W świetle powyższego już tylko dodatkowo wskazać należy, że nie znajdowało uzasadnienia żądanie zobowiązania pozwanego do pisemnego potwierdzenia udzielenia powodowi na czas nieokreślony rabatu nie niższego niż 22% od ceny netto także z tej przyczyny, że ustawa o zwalczaniu nieuczciwej konkurencji w art.18 nie przewiduje roszczenia o zobowiązanie sprawcy do bezterminowego udzielania ściśle określonego upustu cenowego, bez względu na aktualną jego sytuację finansową i szerzej gospodarczą.

Jak już wyżej wskazano, powód w postępowaniu przed Sądem Okręgowym konsekwentnie odwoływał się do wielkości obrotów i w tym kontekście wyłącznie do pozycji spółki (...).

Dopiero w apelacji i to w powołaniu się na kontestowaną w niej część opinii biegłego sądowego zarzucił nieuwzględnienie przez Sąd I instancji informacji, które jego zdaniem pozwalały na odniesienie jego pozycji do innych klientów pozwanego i w tym kontekście rozważenie jego roszczeń, w tym pieniężnych.

Poza danymi z opinii biegłego, sytuacja innych przedsiębiorców, w tym związana np. ze znaczeniem rozpoczęcia przez nich działalności w miastach, w których dotąd nie była prowadzona sprzedaż towarów pozwanego, nie była przedmiotem sporu i co za tym idzie postępowania dowodowego.
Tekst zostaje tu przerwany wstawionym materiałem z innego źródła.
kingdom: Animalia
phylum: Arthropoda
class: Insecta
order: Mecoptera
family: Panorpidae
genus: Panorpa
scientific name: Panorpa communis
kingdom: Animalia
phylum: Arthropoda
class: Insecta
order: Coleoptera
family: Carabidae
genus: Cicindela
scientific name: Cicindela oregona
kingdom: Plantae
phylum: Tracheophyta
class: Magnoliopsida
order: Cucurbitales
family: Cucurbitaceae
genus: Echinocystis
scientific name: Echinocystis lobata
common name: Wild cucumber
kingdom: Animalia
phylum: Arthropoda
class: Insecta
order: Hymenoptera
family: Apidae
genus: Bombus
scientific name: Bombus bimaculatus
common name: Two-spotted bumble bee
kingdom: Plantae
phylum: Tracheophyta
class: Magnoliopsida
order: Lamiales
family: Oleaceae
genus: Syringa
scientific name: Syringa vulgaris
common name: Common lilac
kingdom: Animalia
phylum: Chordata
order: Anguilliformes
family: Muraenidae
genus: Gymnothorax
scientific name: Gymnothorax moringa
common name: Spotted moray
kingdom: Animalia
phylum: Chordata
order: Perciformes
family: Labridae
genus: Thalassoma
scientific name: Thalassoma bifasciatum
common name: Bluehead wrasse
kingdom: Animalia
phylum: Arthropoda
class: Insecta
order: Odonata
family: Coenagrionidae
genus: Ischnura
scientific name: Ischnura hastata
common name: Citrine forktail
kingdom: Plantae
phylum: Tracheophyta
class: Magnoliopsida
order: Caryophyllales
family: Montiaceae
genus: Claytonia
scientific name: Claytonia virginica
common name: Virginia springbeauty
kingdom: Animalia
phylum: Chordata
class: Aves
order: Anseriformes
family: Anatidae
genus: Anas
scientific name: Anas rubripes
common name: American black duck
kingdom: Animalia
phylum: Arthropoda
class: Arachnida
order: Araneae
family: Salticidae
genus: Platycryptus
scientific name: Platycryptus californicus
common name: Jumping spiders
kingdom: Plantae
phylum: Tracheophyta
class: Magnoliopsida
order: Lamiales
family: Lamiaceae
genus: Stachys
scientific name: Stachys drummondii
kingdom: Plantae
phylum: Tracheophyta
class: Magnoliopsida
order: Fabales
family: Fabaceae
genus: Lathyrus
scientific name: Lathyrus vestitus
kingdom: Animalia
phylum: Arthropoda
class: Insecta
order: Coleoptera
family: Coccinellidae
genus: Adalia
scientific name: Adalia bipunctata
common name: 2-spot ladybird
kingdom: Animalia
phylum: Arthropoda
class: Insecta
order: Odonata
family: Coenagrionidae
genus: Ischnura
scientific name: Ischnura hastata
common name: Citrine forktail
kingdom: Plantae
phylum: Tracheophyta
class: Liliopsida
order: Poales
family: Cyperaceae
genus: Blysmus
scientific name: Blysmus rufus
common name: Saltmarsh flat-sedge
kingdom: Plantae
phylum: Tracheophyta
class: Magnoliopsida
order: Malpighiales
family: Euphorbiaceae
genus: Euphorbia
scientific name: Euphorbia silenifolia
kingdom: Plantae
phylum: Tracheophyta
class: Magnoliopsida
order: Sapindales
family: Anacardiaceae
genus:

W apelacji powód nadal wskazuje przy tym na sześć podmiotów, które w przeciwieństwie do niego świadczyły w różnym zakresie dodatkowe usługi. Co więcej, nie indywidualizuje ich sytuacji, tylko na przykładzie ich obrotów wyprowadza średnią jako właściwą do oceny jego szkody, chociaż różnice są znaczące ( od 591.973,56 zł do 202.076,09 zł.), a jak wynika z opinii możliwe do ustalenia.

Uznając, że skarżący w istocie powołał się dopiero w apelacji na nowe okoliczności faktyczne uzasadniające jego żądania, Sąd Apelacyjny pominął te twierdzenia na podstawie art.381 k.p.c.

Z przyczyn wyżej przedstawionych Sąd Apelacyjny uznał ostatecznie apelacje powoda za bezzasadną, dlatego na podstawie art.385 k.p.c. orzekł jak wpkt.1 sentencji swojego wyroku.

W pkt.2 orzekł o kosztach postępowania apelacyjnego na podstawie art.98 par.1 i 3 k.p.c. w zw. z par.2 pkt.7 i par.10 ust.1 pkt.2 rozporządzenia Ministra Sprawiedliwości z dnia 22.10.2015r. w sprawie opłat za czynności adwokackie.